Protein–protein interaction (PPI) data for human and other organisms are available as a result of advances in technologies like mass spectroscopy and yeast two-hybrid assays. There has been a tremendous growth in this type of data in the recent years.

16.3 DATA INTEGRATION

There has been a considerable volume of recent research into data integration in genetics. The methods are often specific to the formalisms used to infer dependency structures from data. Causal networks, for example, Bayesian nets, have been a popular approach to identify the gene regulatory process [1114]. However, when applied to experimental data alone, the results were poor due to the fact that the data were, and still are, very sparse compared to the large number of variables (genes) that need to be modeled. This is typical of small sample size problems in general. Moreover, there is cyclical feedback operating in gene networks and inference networks generally only handle acyclic relationships among the variables. They need an explicit model of time to be able to deal with feedback. The overall performance of these models was not good and not many verifiable findings were made [12]. In order to improve upon the results, work was done to incorporate better prior knowledge in the Bayesian network-based modeling. Imoto et al. combined PPI, DNA binding, promoter element motifs as well as literature text mining [15]. Tanay et al. also used similar diverse datasets to build Bayesian network models [16, 17].

A more promising pragmatic approach, which we call weakly supervized module identification, did yield very good results and is still used in current research [1, 18]. The method takes a list of potential regulators and the microarray expression data as input. An initial clustering of the genes is carried out, which is then refined using an iterative procedure, based on the expectation maximization (EM) algorithm. For each cluster of genes, it searches for a regulation program that provides the best prediction of the expression profiles of genes in the module as a function of the expression of a small number of genes from the regulator set.

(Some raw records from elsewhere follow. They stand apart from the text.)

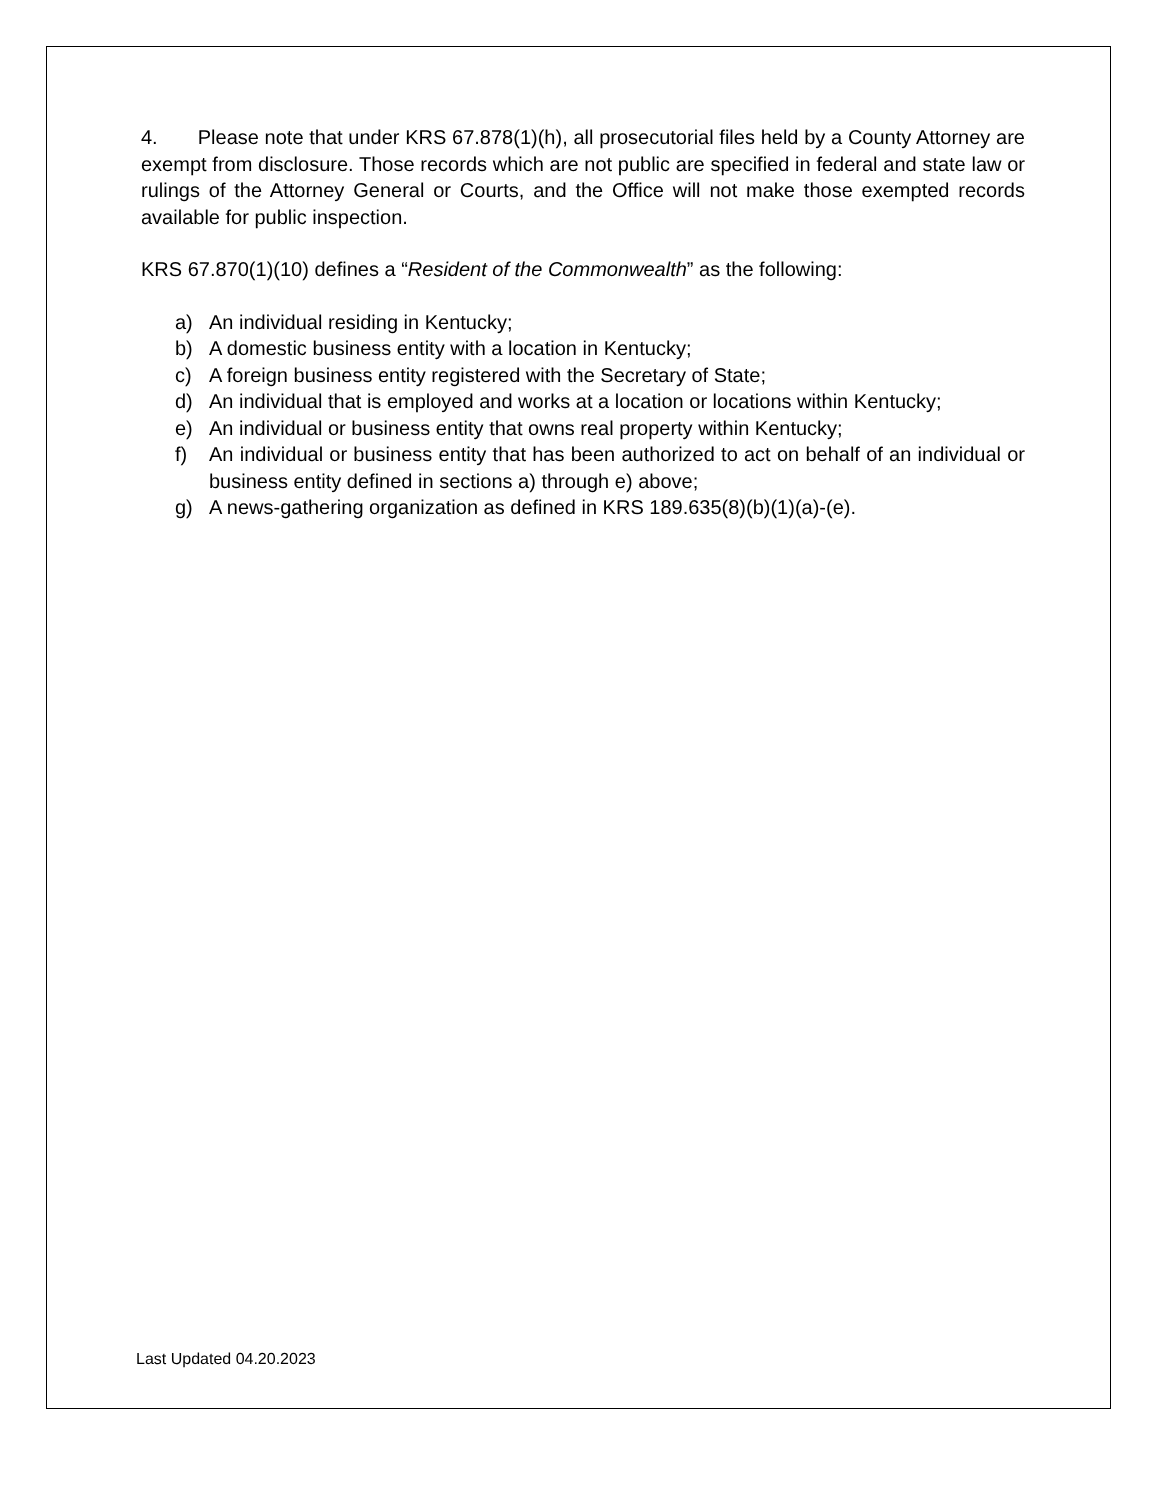4. Please note that under KRS 67.878(1)(h), all prosecutorial files held by a County Attorney are exempt from disclosure. Those records which are not public are specified in federal and state law or rulings of the Attorney General or Courts, and the Office will not make those exempted records available for public inspection.
KRS 67.870(1)(10) defines a “Resident of the Commonwealth” as the following:
a) An individual residing in Kentucky;
b) A domestic business entity with a location in Kentucky;
c) A foreign business entity registered with the Secretary of State;
d) An individual that is employed and works at a location or locations within Kentucky;
e) An individual or business entity that owns real property within Kentucky;
f) An individual or business entity that has been authorized to act on behalf of an individual or business entity defined in sections a) through e) above;
g) A news-gathering organization as defined in KRS 189.635(8)(b)(1)(a)-(e).
Last Updated 04.20.2023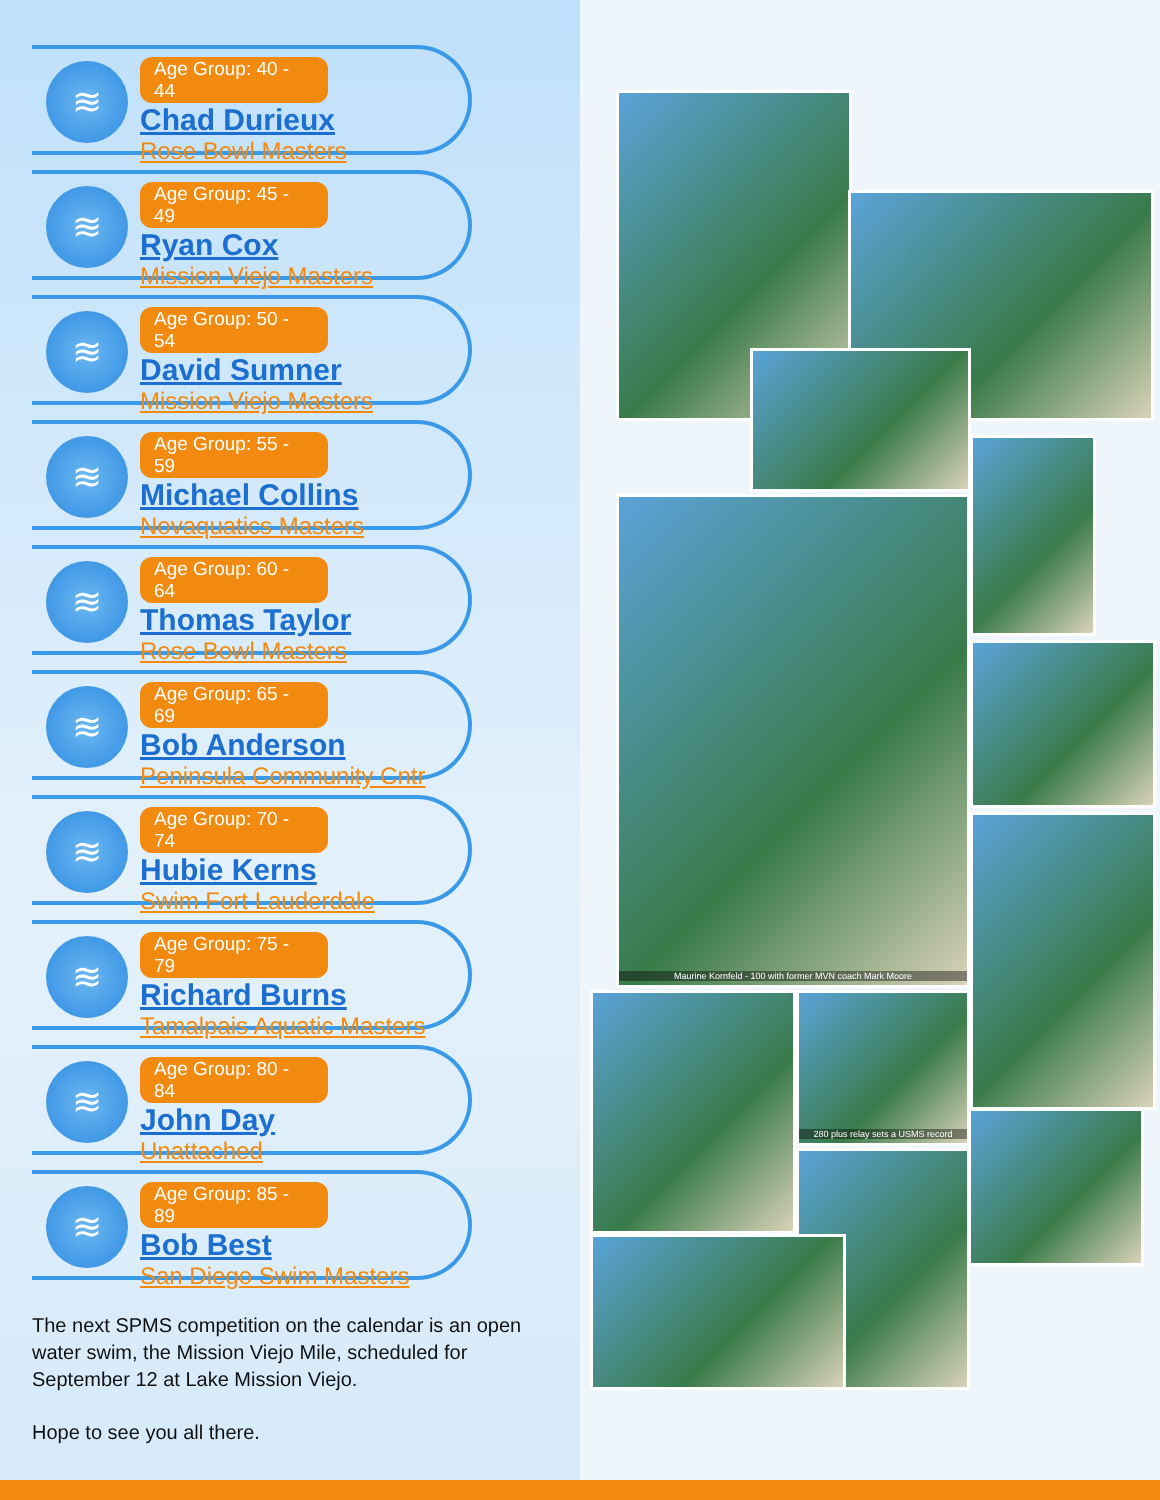≋
Age Group: 40 - 44
Chad Durieux
Rose Bowl Masters
≋
Age Group: 45 - 49
Ryan Cox
Mission Viejo Masters
≋
Age Group: 50 - 54
David Sumner
Mission Viejo Masters
≋
Age Group: 55 - 59
Michael Collins
Novaquatics Masters
≋
Age Group: 60 - 64
Thomas Taylor
Rose Bowl Masters
≋
Age Group: 65 - 69
Bob Anderson
Peninsula Community Cntr
≋
Age Group: 70 - 74
Hubie Kerns
Swim Fort Lauderdale
≋
Age Group: 75 - 79
Richard Burns
Tamalpais Aquatic Masters
≋
Age Group: 80 - 84
John Day
Unattached
≋
Age Group: 85 - 89
Bob Best
San Diego Swim Masters
The next SPMS competition on the calendar is an open water swim, the Mission Viejo Mile, scheduled for September 12 at Lake Mission Viejo.
Hope to see you all there.
Maurine Kornfeld - 100 with former MVN coach Mark Moore
280 plus relay sets a USMS record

After identifying regulation programs for all clusters, the algorithm re-assigns each gene to the cluster whose program best predicts its behavior. It iterates till convergence, refining both the regulation program and the gene partition in each iteration. To test the method, they integrated a set of regulators from the Saccharomyces Genome Database (SGD) and the Yeast Proteome Database (YPD). They obtained modules that showed significant similarity in promoter element motifs as well as in the database compiled by the Gene Ontology Consortium (2001). Despite its success, one of the biggest shortcomings of this research was that the biological prior knowledge that was incorporated was almost of an insignificant level. Only the names of transcription factors were employed by Segal. At about this time, more significant prior knowledge started becoming available in the form of ChIP–chip DNA binding data and other sources as described in an earlier section. The next step of research focused on ways of integrating these datasets in order to find gene modules.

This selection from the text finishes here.